The product name has transitioned from Nextera DNA Flex to Illumina DNA Prep, reflecting its reliance on the on-bead tagmentation method.

This innovative method combines DNA extraction, fragmentation, library preparation, and library normalization into a single streamlined process. Initially, BLT (Bead-Linked Transposomes) enzymatically fragment the genomic DNA (gDNA) while simultaneously attaching Illumina's sequencing primers. Subsequently, the fragmented gDNA undergoes PCR amplification, incorporating sequence tags and junctions. Afterward, the sequenced fragments undergo purification, and the library is prepared for sequencing.

Other NGS Library Construction Methods

NGS library construction can be categorized into five types based on the different approaches to joining target fragments.

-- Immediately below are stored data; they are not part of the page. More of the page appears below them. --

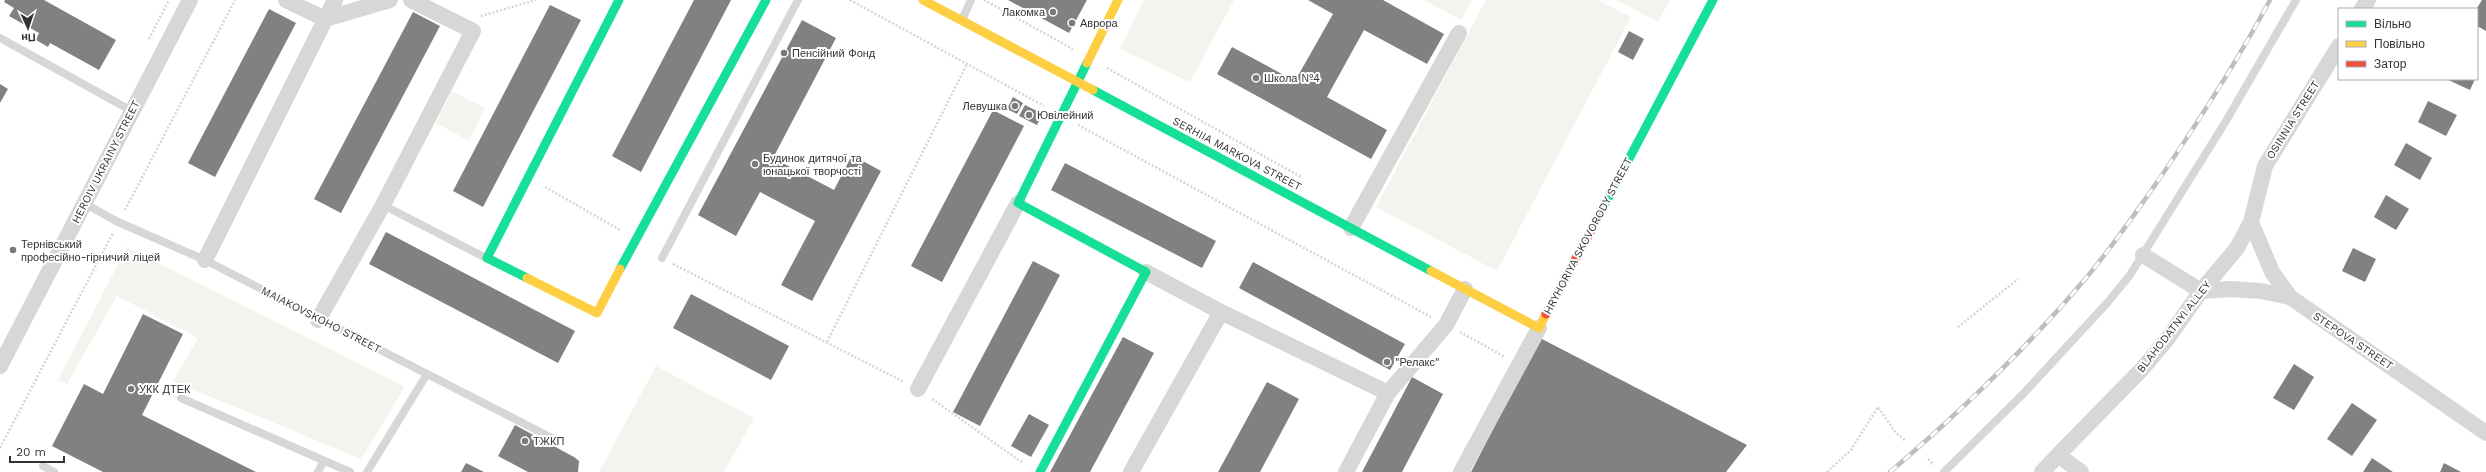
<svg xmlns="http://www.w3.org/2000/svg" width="2486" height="472" viewBox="0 0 2486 472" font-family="'Work Sans',sans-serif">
<rect width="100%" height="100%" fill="#fff"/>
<path fill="#f1f5ed" d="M1144 0H1234L1190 82 1120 49Z
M1424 0H1472L1461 20Z
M1486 0H1598L1631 17 1497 271 1376 207Z
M1616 0H1670L1658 22Z
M452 91 485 108 469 141 436 123Z
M127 247 405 387 361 459 173 381 198 338 117 296 67 384 58 380Z
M656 366 754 418 724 472H599Z"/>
<path fill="#818181" d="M5 0H44L116 40 99 70 50 43 48 47 36 40 39 33 9 16 14 8 4 2Z
M694 0H731L641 172 612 156Z
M1008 0H1087L1069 33Z
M1308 0H1383L1444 34 1427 64 1364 30 1327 97 1387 130 1371 159 1217 74 1232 47 1295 81 1333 14Z
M2482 0H2486V31L2477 26V8Z
M550 5 581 20 483 207 453 191Z
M269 9 296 23 215 177 188 163Z
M413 12 440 26 341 213 314 199Z
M802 20 836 38 773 158 834 190 852 155 881 171 812 301 781 285 815 221 760 192 736 236 698 215Z
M1629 31 1644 39 1633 60 1618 52Z
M2446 79H2475L2470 90Z
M0 84 8 89 0 103Z
M1013 97 1023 103 1017 114 1007 109Z
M2428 101 2457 115 2446 136 2418 122Z
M1025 105 1039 112 1037 115 1041 117 1037 125 1019 116Z
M993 110 1024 126 942 282 911 266Z
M2406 143 2432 158 2420 180 2394 165Z
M1065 163 1216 241 1202 268 1051 190Z
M2386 195 2409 209 2396 230 2374 217Z
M386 232 575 331 558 363 369 264Z
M2353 248 2376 259 2365 282 2342 271Z
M1033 261 1060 275 980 426 953 412Z
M1253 262 1405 344 1390 370 1239 288Z
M691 294 789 346 771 380 673 328Z
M143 314 183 334 142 415 256 472H103L52 446 84 384 103 394Z
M1123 337 1154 353 1090 472H1050Z
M1540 338 1747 445 1726 472H1471Z
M2294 364 2314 377 2294 410 2273 398Z
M1412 377 1443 394 1402 472H1362Z
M1267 382 1299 399 1260 472H1218Z
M2352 403 2377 420 2352 456 2327 439Z
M1029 414 1049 425 1031 457 1011 446Z
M515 425 574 457 579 461 578 472H528L498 456Z
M2372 458 2393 472H2363Z
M466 463 484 472H461Z
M2444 463 2461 472H2440Z"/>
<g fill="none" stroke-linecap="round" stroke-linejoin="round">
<path stroke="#d6d6d6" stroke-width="2.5" stroke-dasharray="2 2" stroke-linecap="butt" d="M850 0 1044 106
M984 0 1073 49
M481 16 536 0
M149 39 169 0
M1107 68 1301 177
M1078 125 1431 317
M545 187 620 230
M125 210 235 0
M673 264 904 382
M1958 327 2018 279
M1460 332 1505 357
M827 342 967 64
M932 399 1023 463
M0 448 113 233
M1928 459 1934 465
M1827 472 1851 450 1878 407 1896 433 1906 441"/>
<path stroke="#d7d7d7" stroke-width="8" d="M962 20 971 0
M0 38 132 111
M84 203 118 222 205 260 556 440
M383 205 486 258
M662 258 798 0
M181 398 350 472
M43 466 54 472
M318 472 324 461
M367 472 427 374
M1944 472 2023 394 2108 302 2130 275 2226 121 2296 0"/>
<path stroke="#d7d7d7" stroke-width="16" d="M286 0 325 19 390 0
M2362 9 2368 0
M2251 222 2272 272 2290 297 2486 433
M1351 228 1459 33
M2143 255 2201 291 2231 289 2261 291 2290 297
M205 260 335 0
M1146 272 1221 312 1388 393
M318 320 383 205 473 31 411 0
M0 366 190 0
M918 389 1018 203
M1131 472 1221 312
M1346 472 1388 393 1446 325 1465 289
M1461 472 1539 328
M2042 472 2058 455
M2081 472 2058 455 2143 368 2168 338 2201 291 2237 248 2251 222 2265 166 2339 46"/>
<path stroke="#16e098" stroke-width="9" d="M1093 90 1431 271
M1602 210 1713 0
M620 269 766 0
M527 278 487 258 619 0
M1040 472 1146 272 1018 203 1087 63"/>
<path stroke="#ffcf43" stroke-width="9" d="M923 0 1093 90
M1087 63 1118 0
M1431 271 1539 328 1546 314
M527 278 597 313 620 269"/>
<path stroke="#f24e42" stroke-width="9" d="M1546 314 1602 210"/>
<defs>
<path id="rail" d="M1890 472C1959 413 2027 348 2086 278 2114 245 2139 208 2164 172 2202 116 2238 60 2270 0"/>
</defs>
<use href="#rail" stroke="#bebebe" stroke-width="4.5"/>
<use href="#rail" stroke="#fff" stroke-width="3" stroke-dasharray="9" stroke-linecap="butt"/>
</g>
<g fill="#7a7a7a" stroke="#fff" stroke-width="1.5">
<circle cx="1053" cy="12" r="4"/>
<circle cx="1072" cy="23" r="4"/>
<circle cx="784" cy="53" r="4"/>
<circle cx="1256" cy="78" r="4"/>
<circle cx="1015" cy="106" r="4"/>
<circle cx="1029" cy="115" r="4"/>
<circle cx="755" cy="164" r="4"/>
<circle cx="13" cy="250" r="4"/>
<circle cx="1387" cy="362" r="4"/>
<circle cx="131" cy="389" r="4"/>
<circle cx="525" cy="441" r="4"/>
</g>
<g text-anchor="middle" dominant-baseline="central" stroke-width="4" stroke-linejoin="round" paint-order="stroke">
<g font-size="11" fill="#333" stroke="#fff" text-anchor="start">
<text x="1045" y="12" text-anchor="end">Лакомка</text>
<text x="1080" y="23">Аврора</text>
<text x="792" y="53">Пенсійний Фонд</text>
<text x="1264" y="78">Школа №4</text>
<text x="1007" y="106" text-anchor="end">Левушка</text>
<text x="1037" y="115">Ювілейний</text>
<text x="763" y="158">Будинок дитячої та<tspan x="763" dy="13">юнацької творчості</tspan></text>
<text x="21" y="244">Тернівський<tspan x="21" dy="13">професійно-гірничий ліцей</tspan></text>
<text x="1395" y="362">"Релакс"</text>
<text x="139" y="389">УКК ДТЕК</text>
<text x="533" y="441">ТЖКП</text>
</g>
<g font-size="11" fill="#333" stroke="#fff">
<text transform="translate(2293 120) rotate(-58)">OSINNIA STREET</text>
<text transform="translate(1237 154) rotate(28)">SERHIIA MARKOVA STREET</text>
<text transform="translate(106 162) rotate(-63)">HEROIV UKRAINY STREET</text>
<text transform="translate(1588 236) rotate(-62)">HRYHORIYA SKOVORODY STREET</text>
<text transform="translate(321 320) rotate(27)">MAIAKOVSKOHO STREET</text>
<text transform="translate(2174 327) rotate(-52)">BLAHODATNYI ALLEY</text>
<text transform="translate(2353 341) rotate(34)">STEPOVA STREET</text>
</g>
</g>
<rect x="2338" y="8" width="140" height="72" fill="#ffffff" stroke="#adadad"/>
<rect x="2346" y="21" width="20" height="6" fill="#16e098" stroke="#adadad"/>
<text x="2374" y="28" font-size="12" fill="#333333">Вільно</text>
<rect x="2346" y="41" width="20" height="6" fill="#ffcf43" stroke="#adadad"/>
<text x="2374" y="48" font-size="12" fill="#333333">Повільно</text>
<rect x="2346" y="61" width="20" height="6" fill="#f24e42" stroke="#adadad"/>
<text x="2374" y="68" font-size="12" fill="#333333">Затор</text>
<g transform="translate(28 28) rotate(177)" stroke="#ffffff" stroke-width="3" paint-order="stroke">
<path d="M0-3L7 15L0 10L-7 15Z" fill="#333333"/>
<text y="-6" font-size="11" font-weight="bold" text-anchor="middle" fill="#333333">Пн</text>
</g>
<path d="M10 456v6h54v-6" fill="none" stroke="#333333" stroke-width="2"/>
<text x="16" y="456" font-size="12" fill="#333333" stroke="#ffffff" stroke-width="3" paint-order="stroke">20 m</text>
</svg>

• TA Cloning Ligation Method: This widely used method is applicable to most samples and represents the mainstream commercial library construction approach.
• Swift Method: Similar to the TA cloning ligation method, the Swift method involves slightly more cumbersome operations. Notably, the connection of P5 and P7 adaptors occurs in two steps.
• Transposase Method: This method completes library construction in just 1 hour and 40 minutes, significantly reducing manpower requirements. However, it is only suitable for constructing cDNA and whole genome libraries. Additionally, the transposase enzyme exhibits preferences that may impact sequencing quality.
• PCR Amplicon Library Construction: This approach, known as capture library construction, is particularly useful for researching targeted genes within clinical contexts.
• Flat-End Junction Library: Specifically designed for the Ion Torrent platform, this method is limited in application due to the relatively low market share of Ion Torrent. Therefore, its usage is relatively restricted.

References:

1. Holm, Johanna B., et al. "Ultra-high throughput multiplexing and sequencing of> 500 bp amplicon regions on the Illumina HiSeq 2500 platform." bioRxiv (2018): 417618.
2. Bourlat, Sarah J., et al. "Preparation of amplicon libraries for metabarcoding of marine eukaryotes using Illumina MiSeq: the dual-PCR method." Marine genomics: Methods and protocols (2016): 197-207.